Philippe Cornet
Philippe Cornet Journaliste musique

Stromae, Selah Sue, Girls In Hawaii ou Saule font partie des Belges dont la gloire résonne bien au-delà des frontières du royaume. Ils sont loin… d’être les seuls !

Vu à New York sur l’Upper West Side : un immense billboard vantant la Stella Artois. Désormais, dans les bars d’Amérique, on peut aussi consommer du Stromae, premier artiste national à faire une telle impression sur le marché nord-américain depuis Soeur Sourire, il y a un demi-siècle. Alors bien sûr, on parle davantage du Centre Bell de Montréal – vingt mille pèlerins en deux soirées de juin 2014 – que du fin fond de l’Alabama. Mais l’invraisemblable tournée suivant la sortie, à l’été 2013, de l’album Racine carrée sanctifie un succès belge à l’export sans précédent : cinq shows de Bercy à Los Angeles et un concert qui clôt 2014, le 17 décembre dernier, devant dix mille fans au PalaLottomatica de Rome. On approche les trois millions d’albums vendus d’une machine contagieuse. L’artiste fut même de la BO du dernier Hunger Games. Reconnaissance d’un personnage qui modélise des chansons formidablement radiophoniques, portées au-delà des limites géographiques de la langue française, par un travail détonant sur l’image. Via un physique de beau-fils idéal légèrement déviant, champion de la médiatisation virale.

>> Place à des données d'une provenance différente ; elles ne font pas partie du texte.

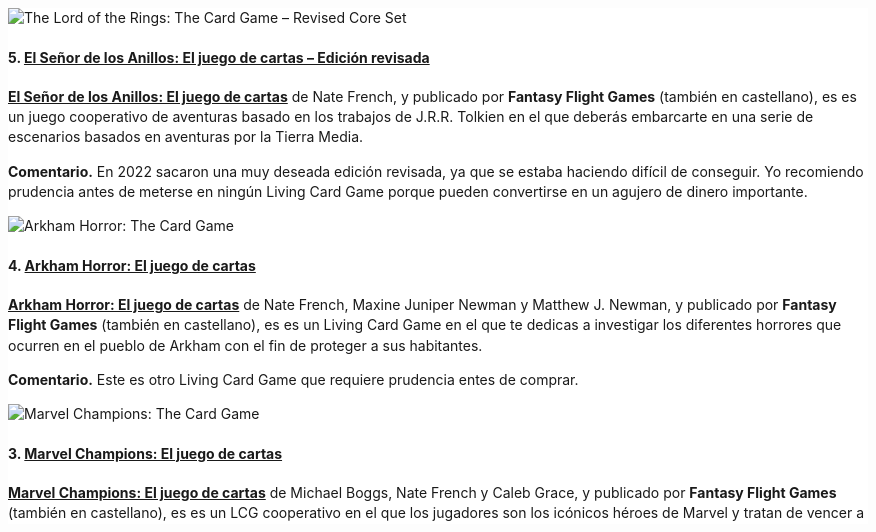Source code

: 
<div class="row">
    <div class="col-md-3">
        <img width="500" height="500"
            src="https://cf.geekdo-images.com/2zRlYhLyzKmOLZ-ULOX9_Q__original/img/JBGAYcOk8xOYypLr5omDHgbKaFg=/0x0/filters:format(jpeg)/pic7132021.jpg"
        class="img-thumbnail" alt="The Lord of the Rings: The Card Game – Revised Core Set">
    </div>
    <div class="col-md-9">
        <h4>5. <a href="https://amzn.to/3GhR4Rm">El Señor de los Anillos: El
    juego de cartas – Edición revisada</a></h4>
         <p><strong><a
    href="https://boardgamegeek.com/boardgame/349067">El Señor de los Anillos:
        El juego de cartas</a></strong>
    de Nate French, y publicado por <strong>Fantasy Flight Games</strong> (también
    en castellano), es es un juego cooperativo de aventuras basado en los
    trabajos de J.R.R. Tolkien en el que deberás embarcarte en una serie de
    escenarios basados en aventuras por la Tierra Media.</p>
         <p><strong>Comentario.</strong> En 2022 sacaron una muy deseada
    edición revisada, ya que se estaba haciendo difícil de conseguir. Yo
    recomiendo prudencia antes de meterse en ningún Living Card Game porque
    pueden convertirse en un agujero de dinero importante.</p>
    </div>
</div>


<div class="row">
    <div class="col-md-3">
        <img width="500" height="500"
            src="https://cf.geekdo-images.com/B5F5ulz0UivNgrI9Ky0euA__original/img/guEKCewM_2e5ugltSN3dTSwdZJI=/0x0/filters:format(jpeg)/pic3122349.jpg"
        class="img-thumbnail" alt="Arkham Horror: The Card Game">
    </div>
    <div class="col-md-9">
       <h4>4. <a href="https://amzn.to/3SQHcFA">Arkham Horror: El juego de cartas</a></h4>
         <p><strong><a
    href="https://boardgamegeek.com/boardgame/205637">Arkham Horror: El juego
    de cartas</a></strong>
de Nate French, Maxine Juniper Newman y Matthew J. Newman, y publicado por
    <strong>Fantasy Flight Games</strong> (también en castellano), es es un
    Living Card Game en el que te dedicas a investigar los diferentes horrores
    que ocurren en el pueblo de Arkham con el fin de proteger a sus
    habitantes.</p> 
         <p><strong>Comentario.</strong> Este es otro Living Card Game que
         requiere prudencia entes de comprar.</p>
    </div>
</div>


<div class="row">
    <div class="col-md-3">
        <img width="500" height="500"
            src="https://cf.geekdo-images.com/kRvUgYiaOq07kC67ZK5UoQ__original/img/cqng0e4S7Cj6j6Sb49-OCggGi-8=/0x0/filters:format(jpeg)/pic4900321.jpg"
        class="img-thumbnail" alt="Marvel Champions: The Card Game">
    </div>
    <div class="col-md-9">
        <h4>3. <a href="https://amzn.to/47M8uRE">Marvel Champions: El juego de cartas</a></h4>
         <p><strong><a
    href="https://boardgamegeek.com/boardgame/285774">Marvel Champions: El
    juego de cartas</a></strong>
de Michael Boggs, Nate French y Caleb Grace, y publicado por <strong>Fantasy
    Flight Games</strong> (también en castellano), es es un LCG cooperativo en
    el que los jugadores son los icónicos héroes de Marvel y tratan de vencer a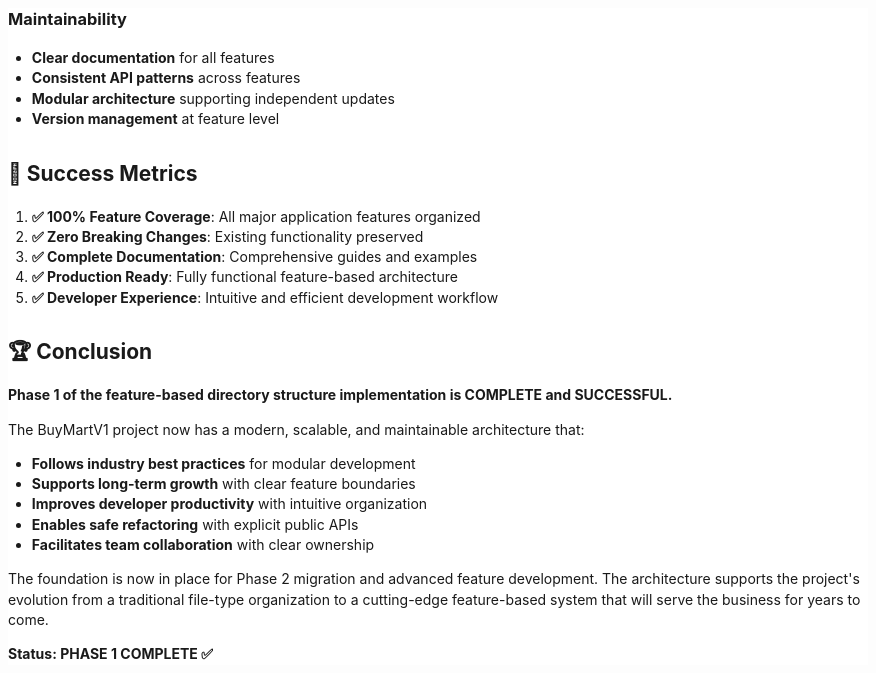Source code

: ### Maintainability
- **Clear documentation** for all features
- **Consistent API patterns** across features
- **Modular architecture** supporting independent updates
- **Version management** at feature level

## 🎉 Success Metrics

1. **✅ 100% Feature Coverage**: All major application features organized
2. **✅ Zero Breaking Changes**: Existing functionality preserved
3. **✅ Complete Documentation**: Comprehensive guides and examples
4. **✅ Production Ready**: Fully functional feature-based architecture
5. **✅ Developer Experience**: Intuitive and efficient development workflow

## 🏆 Conclusion

**Phase 1 of the feature-based directory structure implementation is COMPLETE and SUCCESSFUL.**

The BuyMartV1 project now has a modern, scalable, and maintainable architecture that:
- **Follows industry best practices** for modular development
- **Supports long-term growth** with clear feature boundaries
- **Improves developer productivity** with intuitive organization
- **Enables safe refactoring** with explicit public APIs
- **Facilitates team collaboration** with clear ownership

The foundation is now in place for Phase 2 migration and advanced feature development. The architecture supports the project's evolution from a traditional file-type organization to a cutting-edge feature-based system that will serve the business for years to come.

**Status: PHASE 1 COMPLETE ✅**
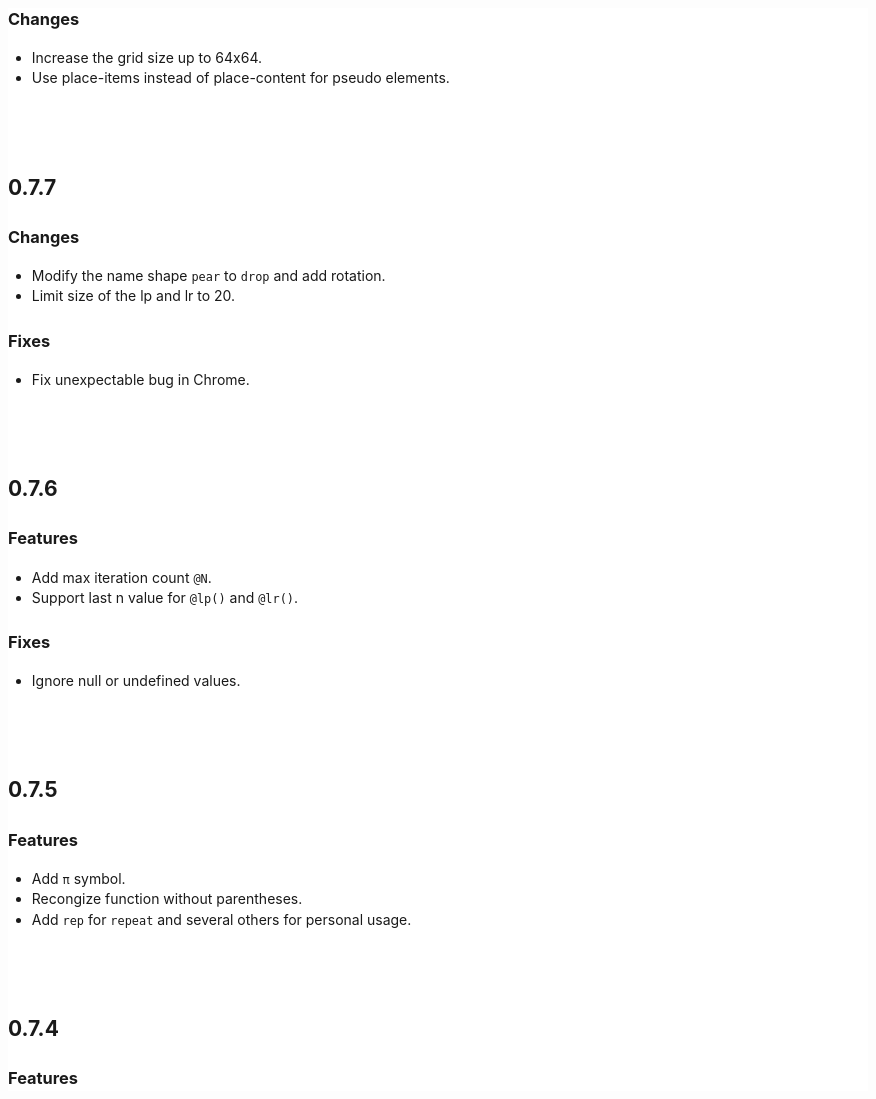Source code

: ### Changes

* Increase the grid size up to 64x64.
* Use place-items instead of place-content for pseudo elements.

<br /> <br />



## 0.7.7

### Changes

* Modify the name shape `pear` to `drop` and add rotation.
* Limit size of the lp and lr to 20.

### Fixes

* Fix unexpectable bug in Chrome.

<br /> <br />



## 0.7.6

### Features

* Add max iteration count `@N`.
* Support last n value for `@lp()` and `@lr()`.

### Fixes

* Ignore null or undefined values.

<br /> <br />



## 0.7.5

### Features

* Add `π` symbol.
* Recongize function without parentheses.
* Add `rep` for `repeat` and several others for personal usage.

<br /> <br />



## 0.7.4

### Features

Au moment où Stromae annonce d’autres dates US en 2015, notamment un prestigieux show au Madison Square de New York en octobre, Selah Sue s’apprête à lancer son second album, Reason, début mars. La louvaniste de 25 ans aux mélopées funky-reggae joue, elle, d’un registre inverse à celui de Paul Van Haver : une variété anglo-saxonne dont la belgitude semble absente. Résultat : 300 000 pièces vendues en France, de l’or en Pologne et du platine aux Pays-Bas, plus un intérêt Outre-Atlantique pour celle dont on dit qu’elle sera bientôt visitée par Prince. Discographiquement parlant s’entend. Une pub avec sa voix pour Häagen-Dazs, reprise d’un titre du bluesman ancestral Willie Dixon, portant aussi la bonne parole de Selah sur la planète. Si ces deux artistes dissemblables franchissent les étroites frontières du royaume, c’est aussi grâce à un soutien décisif de leur label – Universal pour le Bruxellois, Because Music/Warner pour la jeune flamande. Sans cela, les possibilités de toucher le public mainstream restent vraiment minces. La vraie nouveauté est que l’export du rock belge – au sens très large – provoque l’un ou l’autre phénomène massif et concerne d’autres musiques a priori moins commerciales. Ainsi Girls In Hawaii, revenu en début d’année via l’album Everest, a donné en 2014 des dizaines de concerts de la Chine à la Hongrie, visitant des festivals importants tels que les Paléo et Montreux suisses, remplissant un Olympia parisien et repartant même à l’automne pour une seconde tournée en version acoustique.

Moins connu du côté francophone : l’anversois Milow, folk-rockeux ayant vendu plus d’un million d’albums en Europe et provoqué en 2009 un véritable ouragan via sa reprise d’Ayo Technology de 50 Cent, 52 millions de vues sur Internet. Ces jours-ci, il remplit des salles de 1 000 à 2 500 places dans une demi-douzaine de pays européens… En attendant l’exportation méritée de formations telles que BRNS, The Feather ou La Chiva Gantiva, l’arme surprise pourrait bien être celle du duo. Deux beaux exemples : Ozark Henry réenregistrant sa chanson We Are Incurable Romantics avec la star italienne Elisa, triomphant aux Arènes de Vérone l’été dernier et chatouillant les charts transalpins. Et puis Saule, en compagnie de Charlie Winston, décrochant dans la même Italie un disque d’or pour l’irrésistible Dusty Men. Si le rock noir-jaune-rouge est tendance à l’international 2015, il le doit à des talents individuels plutôt qu’à un style générique, la Belgian Touch étant forcément plurielle.